Task to complete - Below are some lines of data. Return all of them as they are.

Extracted entries -
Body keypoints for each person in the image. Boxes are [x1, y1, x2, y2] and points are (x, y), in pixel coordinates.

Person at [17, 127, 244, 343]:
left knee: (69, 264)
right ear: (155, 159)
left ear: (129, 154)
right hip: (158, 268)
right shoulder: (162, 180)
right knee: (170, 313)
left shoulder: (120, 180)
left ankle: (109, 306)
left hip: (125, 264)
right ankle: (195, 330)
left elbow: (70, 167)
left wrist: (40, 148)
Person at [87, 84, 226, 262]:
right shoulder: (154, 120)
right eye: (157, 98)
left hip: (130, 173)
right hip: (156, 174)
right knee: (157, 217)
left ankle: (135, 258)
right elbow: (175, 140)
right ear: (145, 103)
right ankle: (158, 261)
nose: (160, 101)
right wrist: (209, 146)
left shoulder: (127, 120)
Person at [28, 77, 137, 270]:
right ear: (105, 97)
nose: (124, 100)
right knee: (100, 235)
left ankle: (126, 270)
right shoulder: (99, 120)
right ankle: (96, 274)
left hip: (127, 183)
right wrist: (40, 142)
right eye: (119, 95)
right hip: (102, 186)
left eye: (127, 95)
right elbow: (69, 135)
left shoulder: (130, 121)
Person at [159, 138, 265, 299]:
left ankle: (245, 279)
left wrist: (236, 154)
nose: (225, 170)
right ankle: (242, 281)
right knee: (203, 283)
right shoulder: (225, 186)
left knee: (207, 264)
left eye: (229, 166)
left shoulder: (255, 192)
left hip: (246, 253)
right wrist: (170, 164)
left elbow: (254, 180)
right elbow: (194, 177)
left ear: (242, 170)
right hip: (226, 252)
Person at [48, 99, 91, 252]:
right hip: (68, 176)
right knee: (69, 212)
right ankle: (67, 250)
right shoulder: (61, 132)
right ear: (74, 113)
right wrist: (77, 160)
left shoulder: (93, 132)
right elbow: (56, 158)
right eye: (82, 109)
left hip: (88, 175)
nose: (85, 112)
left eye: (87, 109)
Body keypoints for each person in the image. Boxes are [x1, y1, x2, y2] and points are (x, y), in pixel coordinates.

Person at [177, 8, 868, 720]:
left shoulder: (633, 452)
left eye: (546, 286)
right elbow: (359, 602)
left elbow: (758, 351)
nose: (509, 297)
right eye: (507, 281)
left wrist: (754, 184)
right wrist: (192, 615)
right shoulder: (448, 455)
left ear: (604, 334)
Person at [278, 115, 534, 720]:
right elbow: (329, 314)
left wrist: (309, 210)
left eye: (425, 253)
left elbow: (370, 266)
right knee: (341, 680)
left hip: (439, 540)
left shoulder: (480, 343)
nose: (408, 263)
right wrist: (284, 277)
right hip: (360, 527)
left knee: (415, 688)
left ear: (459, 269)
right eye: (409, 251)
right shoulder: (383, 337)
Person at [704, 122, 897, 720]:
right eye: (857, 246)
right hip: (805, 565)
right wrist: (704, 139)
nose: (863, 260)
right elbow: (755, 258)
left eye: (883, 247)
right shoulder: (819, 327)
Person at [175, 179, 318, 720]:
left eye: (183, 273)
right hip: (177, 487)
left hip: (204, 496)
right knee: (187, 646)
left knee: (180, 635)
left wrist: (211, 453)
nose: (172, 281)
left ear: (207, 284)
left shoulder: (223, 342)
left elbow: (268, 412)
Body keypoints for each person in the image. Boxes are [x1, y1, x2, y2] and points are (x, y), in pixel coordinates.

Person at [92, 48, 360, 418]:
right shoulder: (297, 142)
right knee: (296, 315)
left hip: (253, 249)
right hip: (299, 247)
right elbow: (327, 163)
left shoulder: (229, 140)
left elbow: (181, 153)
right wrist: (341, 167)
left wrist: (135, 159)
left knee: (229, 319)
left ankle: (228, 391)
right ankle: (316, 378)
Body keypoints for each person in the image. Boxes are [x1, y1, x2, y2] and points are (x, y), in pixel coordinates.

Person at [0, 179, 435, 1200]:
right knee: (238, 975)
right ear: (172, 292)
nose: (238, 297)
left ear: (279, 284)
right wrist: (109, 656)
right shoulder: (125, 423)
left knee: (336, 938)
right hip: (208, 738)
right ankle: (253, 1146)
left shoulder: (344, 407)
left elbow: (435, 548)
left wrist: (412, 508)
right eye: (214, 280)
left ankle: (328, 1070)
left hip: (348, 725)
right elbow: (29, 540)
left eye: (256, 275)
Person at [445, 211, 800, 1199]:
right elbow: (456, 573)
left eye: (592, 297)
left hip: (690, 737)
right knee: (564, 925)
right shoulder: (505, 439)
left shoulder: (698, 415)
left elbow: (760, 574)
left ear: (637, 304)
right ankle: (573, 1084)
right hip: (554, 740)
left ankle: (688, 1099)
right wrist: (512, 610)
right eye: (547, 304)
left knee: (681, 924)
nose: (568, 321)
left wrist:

Exercise output -
Body keypoints for each person in the image. Boxes are [x1, y1, x2, y2] and points are (x, y), in pixel coordinates.

Person at [17, 127, 244, 343]:
left knee: (69, 264)
right ear: (155, 159)
left ear: (129, 154)
right hip: (158, 268)
right shoulder: (162, 180)
right knee: (170, 313)
left shoulder: (120, 180)
left ankle: (109, 306)
left hip: (125, 264)
right ankle: (195, 330)
left elbow: (70, 167)
left wrist: (40, 148)
Person at [87, 84, 226, 262]:
right shoulder: (154, 120)
right eye: (157, 98)
left hip: (130, 173)
right hip: (156, 174)
right knee: (157, 217)
left ankle: (135, 258)
right elbow: (175, 140)
right ear: (145, 103)
right ankle: (158, 261)
nose: (160, 101)
right wrist: (209, 146)
left shoulder: (127, 120)
Person at [28, 77, 137, 270]:
right ear: (105, 97)
nose: (124, 100)
right knee: (100, 235)
left ankle: (126, 270)
right shoulder: (99, 120)
right ankle: (96, 274)
left hip: (127, 183)
right wrist: (40, 142)
right eye: (119, 95)
right hip: (102, 186)
left eye: (127, 95)
right elbow: (69, 135)
left shoulder: (130, 121)
Person at [159, 138, 265, 299]:
left ankle: (245, 279)
left wrist: (236, 154)
nose: (225, 170)
right ankle: (242, 281)
right knee: (203, 283)
right shoulder: (225, 186)
left knee: (207, 264)
left eye: (229, 166)
left shoulder: (255, 192)
left hip: (246, 253)
right wrist: (170, 164)
left elbow: (254, 180)
right elbow: (194, 177)
left ear: (242, 170)
right hip: (226, 252)
Person at [48, 99, 91, 252]:
right hip: (68, 176)
right knee: (69, 212)
right ankle: (67, 250)
right shoulder: (61, 132)
right ear: (74, 113)
right wrist: (77, 160)
left shoulder: (93, 132)
right elbow: (56, 158)
right eye: (82, 109)
left hip: (88, 175)
nose: (85, 112)
left eye: (87, 109)
Body keypoints for each person in the image. Boxes are [x1, y1, x2, y2] and points are (x, y), in pixel coordinates.

Person at [177, 8, 868, 720]:
left shoulder: (633, 452)
left eye: (546, 286)
right elbow: (359, 602)
left elbow: (758, 351)
nose: (509, 297)
right eye: (507, 281)
left wrist: (754, 184)
right wrist: (192, 615)
right shoulder: (448, 455)
left ear: (604, 334)
Person at [278, 115, 534, 720]:
right elbow: (329, 314)
left wrist: (309, 210)
left eye: (425, 253)
left elbow: (370, 266)
right knee: (341, 680)
left hip: (439, 540)
left shoulder: (480, 343)
nose: (408, 263)
right wrist: (284, 277)
right hip: (360, 527)
left knee: (415, 688)
left ear: (459, 269)
right eye: (409, 251)
right shoulder: (383, 337)
Person at [704, 122, 897, 720]:
right eye: (857, 246)
right hip: (805, 565)
right wrist: (704, 139)
nose: (863, 260)
right elbow: (755, 258)
left eye: (883, 247)
right shoulder: (819, 327)
Person at [175, 179, 318, 720]:
left eye: (183, 273)
right hip: (177, 487)
left hip: (204, 496)
right knee: (187, 646)
left knee: (180, 635)
left wrist: (211, 453)
nose: (172, 281)
left ear: (207, 284)
left shoulder: (223, 342)
left elbow: (268, 412)
Body keypoints for each person in the image. Boxes are [x1, y1, x2, y2] and points are (x, y), in pixel coordinates.

Person at [92, 48, 360, 418]:
right shoulder: (297, 142)
right knee: (296, 315)
left hip: (253, 249)
right hip: (299, 247)
right elbow: (327, 163)
left shoulder: (229, 140)
left elbow: (181, 153)
right wrist: (341, 167)
left wrist: (135, 159)
left knee: (229, 319)
left ankle: (228, 391)
right ankle: (316, 378)
Body keypoints for each person in the image. Boxes are [x1, y1, x2, y2] and points are (x, y), in pixel coordinates.

Person at [0, 179, 435, 1200]:
right knee: (238, 975)
right ear: (172, 292)
nose: (238, 297)
left ear: (279, 284)
right wrist: (109, 656)
right shoulder: (125, 423)
left knee: (336, 938)
right hip: (208, 738)
right ankle: (253, 1146)
left shoulder: (344, 407)
left elbow: (435, 548)
left wrist: (412, 508)
right eye: (214, 280)
left ankle: (328, 1070)
left hip: (348, 725)
right elbow: (29, 540)
left eye: (256, 275)
Person at [445, 211, 800, 1199]:
right elbow: (456, 573)
left eye: (592, 297)
left hip: (690, 737)
right knee: (564, 925)
right shoulder: (505, 439)
left shoulder: (698, 415)
left elbow: (760, 574)
left ear: (637, 304)
right ankle: (573, 1084)
right hip: (554, 740)
left ankle: (688, 1099)
right wrist: (512, 610)
right eye: (547, 304)
left knee: (681, 924)
nose: (568, 321)
left wrist:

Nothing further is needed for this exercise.